Address correspondence to: Takashi Asai MD PhD, Department of Anaesthesiology, Kansai Medical University, 10-15 Fumizono-cho, Moriguchi City, Osaka, 570-8507, Japan. Phone: 0081-6-992-1001; Fax: 0081-6-991-1301; E-mail: asait{at}takii.kmu.ac.jp

Purpose: To report unexpected failed tracheal intubation using a laryngoscope and an intubating laryngeal mask, and difficult ventilation via a facemask, laryngeal mask and intubating laryngeal mask, in a patient with an unrecognized lingual tonsillar hypertrophy.

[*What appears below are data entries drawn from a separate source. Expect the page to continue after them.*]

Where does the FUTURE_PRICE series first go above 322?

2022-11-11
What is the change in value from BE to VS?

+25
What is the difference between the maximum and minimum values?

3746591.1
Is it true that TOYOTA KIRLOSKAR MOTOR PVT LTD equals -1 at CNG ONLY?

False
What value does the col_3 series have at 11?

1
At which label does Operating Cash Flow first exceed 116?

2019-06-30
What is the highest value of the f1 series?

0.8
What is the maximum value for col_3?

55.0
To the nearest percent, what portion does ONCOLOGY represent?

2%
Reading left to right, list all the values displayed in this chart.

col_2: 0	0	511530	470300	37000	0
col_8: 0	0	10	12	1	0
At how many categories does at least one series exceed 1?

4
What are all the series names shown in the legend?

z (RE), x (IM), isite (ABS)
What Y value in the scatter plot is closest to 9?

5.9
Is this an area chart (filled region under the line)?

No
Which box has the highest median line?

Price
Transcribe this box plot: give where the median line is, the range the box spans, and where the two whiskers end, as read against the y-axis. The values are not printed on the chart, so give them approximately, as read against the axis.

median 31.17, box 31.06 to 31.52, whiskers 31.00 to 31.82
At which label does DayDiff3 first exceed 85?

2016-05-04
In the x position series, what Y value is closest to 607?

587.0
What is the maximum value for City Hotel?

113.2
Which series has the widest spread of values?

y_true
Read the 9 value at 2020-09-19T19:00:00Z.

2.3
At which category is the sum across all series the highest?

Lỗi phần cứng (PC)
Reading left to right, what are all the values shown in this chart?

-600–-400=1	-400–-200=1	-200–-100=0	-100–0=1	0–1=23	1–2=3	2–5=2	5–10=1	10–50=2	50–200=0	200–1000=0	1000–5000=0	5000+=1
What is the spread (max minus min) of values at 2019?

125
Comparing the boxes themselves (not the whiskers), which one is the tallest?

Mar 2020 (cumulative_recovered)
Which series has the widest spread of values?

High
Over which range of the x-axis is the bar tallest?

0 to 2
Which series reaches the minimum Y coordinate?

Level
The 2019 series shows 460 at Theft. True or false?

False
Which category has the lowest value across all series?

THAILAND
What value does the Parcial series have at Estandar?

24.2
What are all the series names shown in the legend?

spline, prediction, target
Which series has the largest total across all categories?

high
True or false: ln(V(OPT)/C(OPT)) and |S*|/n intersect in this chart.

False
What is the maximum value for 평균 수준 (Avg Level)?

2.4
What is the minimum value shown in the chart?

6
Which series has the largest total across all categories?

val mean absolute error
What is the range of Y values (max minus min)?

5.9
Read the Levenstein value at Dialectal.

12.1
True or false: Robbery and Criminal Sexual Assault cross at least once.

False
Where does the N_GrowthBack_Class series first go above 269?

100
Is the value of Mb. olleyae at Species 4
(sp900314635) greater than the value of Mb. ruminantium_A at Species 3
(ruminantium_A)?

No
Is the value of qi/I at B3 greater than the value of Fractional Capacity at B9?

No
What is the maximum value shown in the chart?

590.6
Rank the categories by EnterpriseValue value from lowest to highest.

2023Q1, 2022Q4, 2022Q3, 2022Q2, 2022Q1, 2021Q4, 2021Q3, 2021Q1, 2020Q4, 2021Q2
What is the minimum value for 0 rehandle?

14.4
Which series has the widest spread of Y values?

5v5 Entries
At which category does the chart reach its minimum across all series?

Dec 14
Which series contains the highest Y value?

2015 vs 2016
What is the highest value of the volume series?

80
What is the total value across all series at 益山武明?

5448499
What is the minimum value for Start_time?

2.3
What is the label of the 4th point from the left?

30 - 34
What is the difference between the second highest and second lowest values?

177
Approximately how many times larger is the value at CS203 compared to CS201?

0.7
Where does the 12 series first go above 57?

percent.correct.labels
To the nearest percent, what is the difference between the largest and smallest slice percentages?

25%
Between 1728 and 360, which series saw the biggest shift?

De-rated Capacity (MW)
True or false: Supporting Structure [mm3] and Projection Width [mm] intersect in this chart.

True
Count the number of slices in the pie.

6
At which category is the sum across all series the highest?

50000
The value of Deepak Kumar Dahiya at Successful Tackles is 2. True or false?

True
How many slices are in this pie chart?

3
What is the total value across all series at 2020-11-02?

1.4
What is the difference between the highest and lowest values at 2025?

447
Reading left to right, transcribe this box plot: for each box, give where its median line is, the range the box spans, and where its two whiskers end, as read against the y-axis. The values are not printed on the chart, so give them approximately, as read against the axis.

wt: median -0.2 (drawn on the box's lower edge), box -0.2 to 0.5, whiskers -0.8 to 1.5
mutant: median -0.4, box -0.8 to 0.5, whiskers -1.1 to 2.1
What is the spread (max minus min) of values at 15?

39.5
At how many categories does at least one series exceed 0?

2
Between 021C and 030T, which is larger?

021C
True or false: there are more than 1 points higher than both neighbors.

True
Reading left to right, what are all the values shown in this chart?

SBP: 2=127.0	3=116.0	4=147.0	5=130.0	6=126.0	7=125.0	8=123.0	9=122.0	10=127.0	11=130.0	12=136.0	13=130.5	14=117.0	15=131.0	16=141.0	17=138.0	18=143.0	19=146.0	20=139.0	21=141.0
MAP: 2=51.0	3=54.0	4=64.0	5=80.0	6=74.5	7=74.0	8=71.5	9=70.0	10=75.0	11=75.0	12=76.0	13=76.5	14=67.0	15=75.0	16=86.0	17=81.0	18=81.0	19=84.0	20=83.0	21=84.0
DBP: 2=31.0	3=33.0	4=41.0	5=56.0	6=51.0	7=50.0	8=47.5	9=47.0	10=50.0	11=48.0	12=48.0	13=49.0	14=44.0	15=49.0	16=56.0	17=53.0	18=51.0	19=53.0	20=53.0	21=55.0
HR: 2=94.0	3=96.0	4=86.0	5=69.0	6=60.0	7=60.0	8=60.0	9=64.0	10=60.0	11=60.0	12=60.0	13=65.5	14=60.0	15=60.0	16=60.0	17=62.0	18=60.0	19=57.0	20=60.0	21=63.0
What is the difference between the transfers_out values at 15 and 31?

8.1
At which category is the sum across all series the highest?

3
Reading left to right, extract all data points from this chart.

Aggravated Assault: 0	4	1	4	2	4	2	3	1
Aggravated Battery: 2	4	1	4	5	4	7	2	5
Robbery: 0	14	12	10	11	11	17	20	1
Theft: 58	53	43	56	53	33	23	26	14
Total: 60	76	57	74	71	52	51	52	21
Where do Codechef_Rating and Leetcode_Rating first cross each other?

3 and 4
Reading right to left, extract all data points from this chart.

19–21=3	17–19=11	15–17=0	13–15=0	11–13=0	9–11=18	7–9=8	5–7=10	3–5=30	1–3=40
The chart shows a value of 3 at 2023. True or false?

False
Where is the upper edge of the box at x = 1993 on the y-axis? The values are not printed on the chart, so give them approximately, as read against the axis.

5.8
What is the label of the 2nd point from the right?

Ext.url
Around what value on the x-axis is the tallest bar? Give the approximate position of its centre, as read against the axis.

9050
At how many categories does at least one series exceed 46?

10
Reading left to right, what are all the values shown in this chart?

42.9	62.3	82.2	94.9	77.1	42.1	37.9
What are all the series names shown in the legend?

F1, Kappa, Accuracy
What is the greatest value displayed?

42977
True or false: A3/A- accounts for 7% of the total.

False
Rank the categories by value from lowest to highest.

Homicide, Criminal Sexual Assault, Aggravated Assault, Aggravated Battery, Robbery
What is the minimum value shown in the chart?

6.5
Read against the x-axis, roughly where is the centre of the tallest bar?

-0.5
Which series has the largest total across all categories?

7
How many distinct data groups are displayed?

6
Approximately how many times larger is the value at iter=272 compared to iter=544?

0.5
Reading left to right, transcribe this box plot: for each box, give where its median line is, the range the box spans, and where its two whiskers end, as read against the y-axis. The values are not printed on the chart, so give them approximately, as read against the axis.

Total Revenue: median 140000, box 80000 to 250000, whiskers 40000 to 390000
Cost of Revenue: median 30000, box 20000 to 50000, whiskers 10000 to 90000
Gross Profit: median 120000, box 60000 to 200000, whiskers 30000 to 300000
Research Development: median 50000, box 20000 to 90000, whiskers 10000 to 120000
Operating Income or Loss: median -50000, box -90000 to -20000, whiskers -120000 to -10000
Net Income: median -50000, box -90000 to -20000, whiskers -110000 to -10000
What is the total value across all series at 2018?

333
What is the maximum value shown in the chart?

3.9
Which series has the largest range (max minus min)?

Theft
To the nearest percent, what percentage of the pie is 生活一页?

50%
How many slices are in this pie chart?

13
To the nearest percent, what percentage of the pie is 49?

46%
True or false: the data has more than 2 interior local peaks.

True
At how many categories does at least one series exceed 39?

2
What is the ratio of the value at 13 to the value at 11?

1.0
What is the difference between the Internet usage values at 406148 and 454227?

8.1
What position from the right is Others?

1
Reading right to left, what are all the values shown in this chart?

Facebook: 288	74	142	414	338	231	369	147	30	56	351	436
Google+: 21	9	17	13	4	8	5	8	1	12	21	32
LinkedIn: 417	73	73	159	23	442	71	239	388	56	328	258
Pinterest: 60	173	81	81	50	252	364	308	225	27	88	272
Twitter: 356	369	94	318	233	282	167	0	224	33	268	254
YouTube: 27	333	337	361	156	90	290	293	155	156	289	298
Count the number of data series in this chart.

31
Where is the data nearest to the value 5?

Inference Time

Clinical features: A 63-yr-old woman, who had undergone clipping of an aneurysm seven weeks previously, was scheduled for ventriculo-peritoneal shunt. At the previous surgery, there had been no difficulty in ventilation or in tracheal intubation. Her trachea remained intubated nasally for 11 days after surgery. Preoperatively, her consciousness was impaired. There were no restrictions in head and neck movements or mouth opening. The thyromental distance was 7 cm. After induction of anesthesia, manual ventilation via a facemask with a Guedel airway was suboptimal and the chest expanded insufficiently. At laryngoscopy using a Macintosh or McCoy device, only the tip of the epiglottis, but not the glottis, could be seen, and tracheal intubation failed. There was a partial obstruction during manual ventilation through either the intubating laryngeal mask or conventional laryngeal mask; intubation through each device failed. Digital examination of the pharynx, after removal of the laryngeal mask, indicated a mass occupying the vallecula. Lingual tonsillar hypertrophy (1 x 1 x 2 cm) was found to be the cause of the failure. Awake fibrescope-aided tracheal intubation was accomplished.

Conclusions: Unexpected lingual tonsillar hypertrophy can cause both ventilation and tracheal intubation difficult, and neither the laryngeal mask nor intubating laryngeal mask may be helpful in the circumstances.